• **WHAT IS REQUIRED**
In the text titled "Worst Jokes Ever," how does the narrator's friend suggest eating Oreos?

• **SELECTED PASSAGE**
Worst Jokes Ever
My friend says, "You should try Oreos with water."
Me: No, because my dad actually came back with the milf.
I was trying to make homemade baby powder until I realized it isn't made from babies, oops wrong ingredient... smh
Why can't gays drive faster than 68 mph?
Because at 69 they blow a rod.
What did the Twin Towers order for dinner?
Two large planes.
Alcoholics don't run in my family, they drive.
What does a hooker and butter have in common?
They both spread for bread.
I saw two blind men fighting at the mall. I yelled, "He has a gun!" They both ran.
What do you call a crippled terrorist?
An RC-XD.
Why did Paul Walker regret turning in his test?
Because his grade went from 99 to 0 in less than a second.
Roses are red, Violets are blue, Hitler blew an 11 country lead, During World War 2.

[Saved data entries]
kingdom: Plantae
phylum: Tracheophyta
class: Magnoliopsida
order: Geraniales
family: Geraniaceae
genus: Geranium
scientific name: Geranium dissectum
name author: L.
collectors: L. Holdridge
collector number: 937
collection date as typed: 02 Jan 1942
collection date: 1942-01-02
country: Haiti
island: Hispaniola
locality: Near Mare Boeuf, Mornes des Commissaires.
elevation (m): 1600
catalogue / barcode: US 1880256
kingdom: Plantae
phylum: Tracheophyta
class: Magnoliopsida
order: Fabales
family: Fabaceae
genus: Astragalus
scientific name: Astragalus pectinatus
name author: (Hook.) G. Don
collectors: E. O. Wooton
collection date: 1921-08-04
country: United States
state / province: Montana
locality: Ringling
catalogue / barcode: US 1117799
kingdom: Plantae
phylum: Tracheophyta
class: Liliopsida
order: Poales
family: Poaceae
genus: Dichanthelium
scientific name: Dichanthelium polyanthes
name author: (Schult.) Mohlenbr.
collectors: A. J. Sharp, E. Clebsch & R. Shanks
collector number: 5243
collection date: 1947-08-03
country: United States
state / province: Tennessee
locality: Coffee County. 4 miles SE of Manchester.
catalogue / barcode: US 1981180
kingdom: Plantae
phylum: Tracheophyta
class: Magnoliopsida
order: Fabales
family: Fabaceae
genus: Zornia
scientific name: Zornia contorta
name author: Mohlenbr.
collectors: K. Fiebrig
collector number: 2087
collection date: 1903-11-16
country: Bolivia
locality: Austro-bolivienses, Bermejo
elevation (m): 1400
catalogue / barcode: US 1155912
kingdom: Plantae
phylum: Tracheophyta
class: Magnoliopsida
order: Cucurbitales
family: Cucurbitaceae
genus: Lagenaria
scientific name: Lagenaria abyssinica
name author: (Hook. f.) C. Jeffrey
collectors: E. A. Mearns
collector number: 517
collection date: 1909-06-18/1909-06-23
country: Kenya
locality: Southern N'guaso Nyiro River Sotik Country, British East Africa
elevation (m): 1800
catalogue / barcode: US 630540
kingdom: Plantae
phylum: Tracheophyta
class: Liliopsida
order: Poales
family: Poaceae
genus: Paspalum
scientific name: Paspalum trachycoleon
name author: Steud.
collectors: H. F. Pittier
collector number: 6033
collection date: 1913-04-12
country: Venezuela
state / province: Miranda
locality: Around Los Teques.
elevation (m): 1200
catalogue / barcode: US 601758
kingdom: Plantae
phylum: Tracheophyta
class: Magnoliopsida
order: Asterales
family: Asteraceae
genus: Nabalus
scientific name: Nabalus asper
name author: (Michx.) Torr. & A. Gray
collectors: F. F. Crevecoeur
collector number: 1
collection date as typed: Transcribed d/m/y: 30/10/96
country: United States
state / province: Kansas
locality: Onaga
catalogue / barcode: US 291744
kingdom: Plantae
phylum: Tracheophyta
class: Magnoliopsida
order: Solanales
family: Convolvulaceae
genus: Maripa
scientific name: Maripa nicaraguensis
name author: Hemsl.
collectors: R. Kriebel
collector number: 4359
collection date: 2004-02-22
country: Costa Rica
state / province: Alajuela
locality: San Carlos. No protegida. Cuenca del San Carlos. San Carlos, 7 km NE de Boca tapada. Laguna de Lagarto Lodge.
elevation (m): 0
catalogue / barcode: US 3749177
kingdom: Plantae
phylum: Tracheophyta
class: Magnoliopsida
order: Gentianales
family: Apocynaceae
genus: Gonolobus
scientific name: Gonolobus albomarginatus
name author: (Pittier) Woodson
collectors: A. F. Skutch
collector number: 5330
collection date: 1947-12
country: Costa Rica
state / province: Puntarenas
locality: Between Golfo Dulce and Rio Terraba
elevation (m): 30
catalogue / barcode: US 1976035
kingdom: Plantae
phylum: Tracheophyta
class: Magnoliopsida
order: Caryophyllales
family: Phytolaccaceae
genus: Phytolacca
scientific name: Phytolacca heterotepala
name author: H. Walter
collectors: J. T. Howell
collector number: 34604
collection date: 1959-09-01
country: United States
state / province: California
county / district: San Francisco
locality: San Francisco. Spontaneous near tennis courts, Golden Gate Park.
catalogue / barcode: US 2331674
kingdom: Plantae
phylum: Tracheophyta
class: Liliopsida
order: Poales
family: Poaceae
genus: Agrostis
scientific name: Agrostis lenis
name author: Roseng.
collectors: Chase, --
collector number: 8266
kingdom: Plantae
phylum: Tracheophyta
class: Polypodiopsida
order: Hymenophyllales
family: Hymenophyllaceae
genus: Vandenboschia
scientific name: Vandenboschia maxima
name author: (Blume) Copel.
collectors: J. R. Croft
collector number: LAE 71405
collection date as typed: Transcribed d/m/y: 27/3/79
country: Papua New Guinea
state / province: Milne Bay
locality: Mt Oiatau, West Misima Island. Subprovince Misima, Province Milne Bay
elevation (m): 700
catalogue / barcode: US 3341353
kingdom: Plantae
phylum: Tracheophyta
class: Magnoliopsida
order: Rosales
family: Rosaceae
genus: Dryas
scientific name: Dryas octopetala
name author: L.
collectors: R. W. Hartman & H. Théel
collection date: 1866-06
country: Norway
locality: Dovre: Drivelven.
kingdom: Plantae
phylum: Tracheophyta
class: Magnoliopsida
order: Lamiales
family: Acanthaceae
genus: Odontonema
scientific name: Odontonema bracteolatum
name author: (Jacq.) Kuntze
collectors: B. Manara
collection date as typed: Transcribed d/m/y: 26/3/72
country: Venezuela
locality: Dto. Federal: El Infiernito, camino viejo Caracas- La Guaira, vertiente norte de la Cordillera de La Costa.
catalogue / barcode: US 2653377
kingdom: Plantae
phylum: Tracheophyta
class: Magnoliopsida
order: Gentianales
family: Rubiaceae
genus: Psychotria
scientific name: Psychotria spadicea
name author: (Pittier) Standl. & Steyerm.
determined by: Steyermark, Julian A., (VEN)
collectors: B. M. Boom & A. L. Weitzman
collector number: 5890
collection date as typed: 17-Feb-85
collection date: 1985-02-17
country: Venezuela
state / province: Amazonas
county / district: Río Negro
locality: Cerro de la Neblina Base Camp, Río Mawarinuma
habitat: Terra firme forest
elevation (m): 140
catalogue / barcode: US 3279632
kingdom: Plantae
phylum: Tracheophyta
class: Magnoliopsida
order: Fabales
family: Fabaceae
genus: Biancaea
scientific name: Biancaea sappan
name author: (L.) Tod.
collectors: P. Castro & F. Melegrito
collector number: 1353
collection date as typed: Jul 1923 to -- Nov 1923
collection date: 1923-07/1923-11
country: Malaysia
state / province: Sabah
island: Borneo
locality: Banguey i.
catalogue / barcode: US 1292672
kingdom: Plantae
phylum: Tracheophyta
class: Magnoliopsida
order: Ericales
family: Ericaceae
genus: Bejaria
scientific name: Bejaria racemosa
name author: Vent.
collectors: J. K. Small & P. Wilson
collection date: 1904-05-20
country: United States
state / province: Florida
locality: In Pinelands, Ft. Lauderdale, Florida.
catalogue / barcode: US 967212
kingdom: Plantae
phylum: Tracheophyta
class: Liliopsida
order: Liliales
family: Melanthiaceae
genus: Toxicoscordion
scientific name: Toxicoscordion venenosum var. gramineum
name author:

• **SOLVED EXERCISE**
With water.